Required actions:
**A.** What brand and model of shoes does the writer of the blog post say they recently got?
**B.** Write out every sentence in the blog post that ends with a question mark.

***** Passage provided

It has gotten to the point where I am so unhappy living down here that I don't even care about school anymore. ME! Not care about school?! I just stopped going to one class and I didn't even drop it...that's not going to look good on the transcripts, but I can't seem to care. The other two classes I have on campus, I ditch periodically just because I don't feel like going. Really?! I'm that girl now?! I love my apartment, but I would love it more if it were a one bedroom with the same amount for rent. Living on my own is great other than the fact that it's making me fat. I am so much more active at home than I am here. I did just get myself some of the Reebok Easy Tones and I love those, though I don't go for walks, I just wear them to classes. I do want to start working out more, but I don't have anyone to go with and that makes me not want to do it at all. I need someone to push me, but I refuse to diet, so just hold your breath on that one.
Hmmm...I guess that just about covers everything. I feel better now that I've actually written something. I promise, I'll post Ben's message tomorrow. Loves to you!!
Posted by KKacmarcik at 12:32 AM 0 comments
Thursday, September 30, 2010
24
I realize that I have been a bit of an absentee blogger over the past few months and I am sorry for that. I really did have the best of intentions to be giving updates on at least a weekly basis, but my best intentions often fall short when translated into the real world.

**********
***** Recorded data

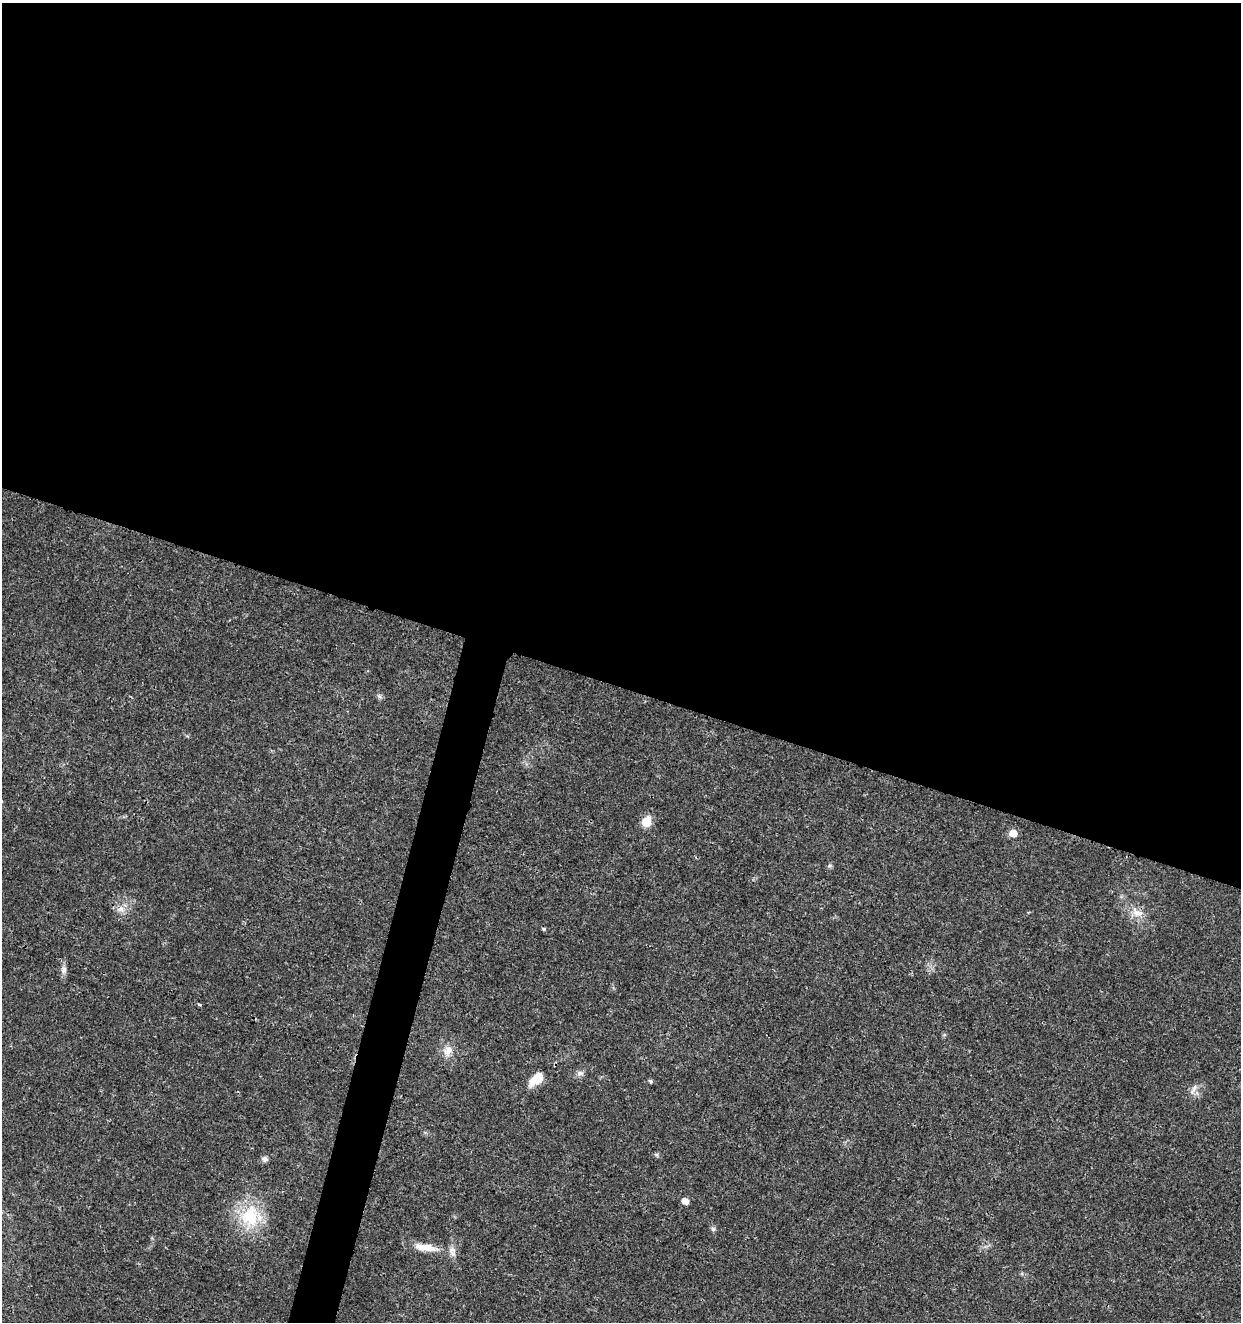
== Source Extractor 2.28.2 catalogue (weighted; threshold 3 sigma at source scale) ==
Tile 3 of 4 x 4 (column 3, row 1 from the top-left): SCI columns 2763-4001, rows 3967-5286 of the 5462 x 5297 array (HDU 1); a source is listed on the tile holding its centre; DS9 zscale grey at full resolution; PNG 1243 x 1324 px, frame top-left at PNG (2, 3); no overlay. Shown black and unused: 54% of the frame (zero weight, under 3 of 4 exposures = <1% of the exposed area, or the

**********

Answers by task:
**A.** Reebok Easy Tones

**B.**
- Not care about school?!
- Really?!
- I'm that girl now?!